• [Work order]:
Starting at the line with "Call us 24/7" and going on through the line with "Todos los productos", reproduce each line in the records below exactly and nothing more.

• [Records supplied]:
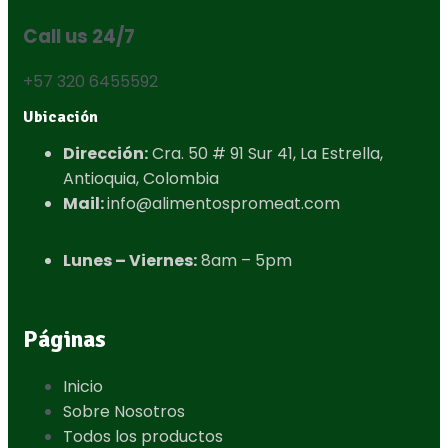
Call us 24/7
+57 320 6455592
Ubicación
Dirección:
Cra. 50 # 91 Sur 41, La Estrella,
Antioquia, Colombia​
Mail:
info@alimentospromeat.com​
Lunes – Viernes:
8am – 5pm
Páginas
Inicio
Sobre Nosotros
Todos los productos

...

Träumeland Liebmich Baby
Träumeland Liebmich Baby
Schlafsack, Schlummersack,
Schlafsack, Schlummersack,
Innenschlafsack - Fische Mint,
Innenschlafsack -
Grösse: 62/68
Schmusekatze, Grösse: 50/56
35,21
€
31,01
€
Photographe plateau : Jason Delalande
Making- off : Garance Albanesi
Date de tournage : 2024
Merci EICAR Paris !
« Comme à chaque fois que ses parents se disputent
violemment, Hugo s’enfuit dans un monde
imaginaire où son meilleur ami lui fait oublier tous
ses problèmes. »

• [Result of the exercise]:
Call us 24/7
+57 320 6455592
Ubicación
Dirección:
Cra. 50 # 91 Sur 41, La Estrella,
Antioquia, Colombia​
Mail:
info@alimentospromeat.com​
Lunes – Viernes:
8am – 5pm
Páginas
Inicio
Sobre Nosotros
Todos los productos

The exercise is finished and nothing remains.